The word hit like a dropped match in a dark cathedral.
Haneul flinched.
“…What did you just call me?”
Seungho blinked. As if realizing he’d spoken without meaning to.
Because he didn’t know why the word had risen. It had tasted true. It had felt… old. Familiar. A name not learned but remembered. One that belonged in his mouth when looking at this boy made of winter and wildfire and grief.
Haneul’s breath hitched. His pupils were wide, chest rising too fast.

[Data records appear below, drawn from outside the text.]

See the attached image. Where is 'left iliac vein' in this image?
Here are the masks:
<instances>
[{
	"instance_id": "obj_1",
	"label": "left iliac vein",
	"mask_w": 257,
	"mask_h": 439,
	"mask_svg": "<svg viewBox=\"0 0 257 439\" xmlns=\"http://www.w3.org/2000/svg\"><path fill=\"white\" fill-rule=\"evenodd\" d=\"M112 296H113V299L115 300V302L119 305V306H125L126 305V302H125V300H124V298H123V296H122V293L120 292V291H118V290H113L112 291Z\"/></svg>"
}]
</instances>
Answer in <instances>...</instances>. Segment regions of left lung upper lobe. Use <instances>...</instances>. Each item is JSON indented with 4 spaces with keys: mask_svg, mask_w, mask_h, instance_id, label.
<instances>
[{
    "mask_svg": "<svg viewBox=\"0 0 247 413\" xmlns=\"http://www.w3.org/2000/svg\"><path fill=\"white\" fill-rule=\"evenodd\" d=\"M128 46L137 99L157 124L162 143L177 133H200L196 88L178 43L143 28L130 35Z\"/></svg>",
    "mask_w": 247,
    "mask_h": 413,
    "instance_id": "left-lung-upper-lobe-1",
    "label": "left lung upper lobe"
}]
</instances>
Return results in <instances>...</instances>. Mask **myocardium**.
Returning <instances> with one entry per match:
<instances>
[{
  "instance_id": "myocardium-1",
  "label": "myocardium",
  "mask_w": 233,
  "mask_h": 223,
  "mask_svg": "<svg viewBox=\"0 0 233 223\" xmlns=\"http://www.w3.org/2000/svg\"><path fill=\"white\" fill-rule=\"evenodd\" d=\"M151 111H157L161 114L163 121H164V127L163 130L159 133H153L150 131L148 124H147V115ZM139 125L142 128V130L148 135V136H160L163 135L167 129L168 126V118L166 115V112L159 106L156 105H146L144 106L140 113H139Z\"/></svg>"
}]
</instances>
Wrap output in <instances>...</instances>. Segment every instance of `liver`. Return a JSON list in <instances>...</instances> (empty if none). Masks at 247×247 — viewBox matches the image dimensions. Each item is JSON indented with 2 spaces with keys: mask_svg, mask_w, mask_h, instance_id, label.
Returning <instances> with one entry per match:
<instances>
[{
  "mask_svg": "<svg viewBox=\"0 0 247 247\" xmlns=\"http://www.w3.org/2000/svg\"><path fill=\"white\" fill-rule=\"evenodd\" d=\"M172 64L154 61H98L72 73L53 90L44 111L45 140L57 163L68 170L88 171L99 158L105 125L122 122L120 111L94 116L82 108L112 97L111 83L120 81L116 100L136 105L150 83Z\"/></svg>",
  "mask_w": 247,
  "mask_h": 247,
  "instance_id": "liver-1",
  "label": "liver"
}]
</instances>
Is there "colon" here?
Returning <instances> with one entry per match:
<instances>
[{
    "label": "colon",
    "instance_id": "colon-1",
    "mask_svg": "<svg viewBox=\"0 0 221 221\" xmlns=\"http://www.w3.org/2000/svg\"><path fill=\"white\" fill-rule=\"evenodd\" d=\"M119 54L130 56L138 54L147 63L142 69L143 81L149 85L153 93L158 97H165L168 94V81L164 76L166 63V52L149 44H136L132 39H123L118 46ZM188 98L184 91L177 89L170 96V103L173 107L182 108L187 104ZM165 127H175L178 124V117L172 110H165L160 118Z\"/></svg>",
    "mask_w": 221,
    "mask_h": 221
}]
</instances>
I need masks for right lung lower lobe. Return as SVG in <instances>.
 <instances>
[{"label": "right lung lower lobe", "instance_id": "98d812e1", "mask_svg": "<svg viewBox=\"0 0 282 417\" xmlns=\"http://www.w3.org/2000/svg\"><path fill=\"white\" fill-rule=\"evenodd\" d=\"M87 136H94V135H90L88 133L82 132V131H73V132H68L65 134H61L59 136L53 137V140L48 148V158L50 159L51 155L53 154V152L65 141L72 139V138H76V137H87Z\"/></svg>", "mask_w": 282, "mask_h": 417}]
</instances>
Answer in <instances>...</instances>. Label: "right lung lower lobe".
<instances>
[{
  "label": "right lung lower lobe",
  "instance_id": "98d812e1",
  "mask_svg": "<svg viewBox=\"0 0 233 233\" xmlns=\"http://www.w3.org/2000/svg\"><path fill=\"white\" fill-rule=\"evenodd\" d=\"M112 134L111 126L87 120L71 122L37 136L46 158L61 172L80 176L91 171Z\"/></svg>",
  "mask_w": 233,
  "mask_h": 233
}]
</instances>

“I—no—wait,” Haneul stammered. “Your brother said you’ve never—never… with a guy, and now you’re—fuck—what is happening to you—what is happening to me—”
He pulled his hand free. Backed slightly against the mirror.
Seungho let him.
Waited with that same expression he wore when watching the edge of a storm—steady, unreadable, tense with something vast.
Haneul stared at him.
Then cursed.
Then stepped forward—one sharp motion, like a man lunging into his own ruin—and kissed him.
Pressed lips. Shaking hands.
His eyes squeezed shut like it was the first kiss of his life. Maybe it was. The only one that had ever felt like truth instead of performance.
Seungho froze.
Not because he didn’t want it.
Because he did. So much it hurt.
The kiss was clumsy. Off-center. Brief.
But sacred.
Haneul pulled back, panting, eyes still closed.
“I don’t know what the fuck I’m doing,” he whispered. “But if I don’t do something I’m going to fucking combust.”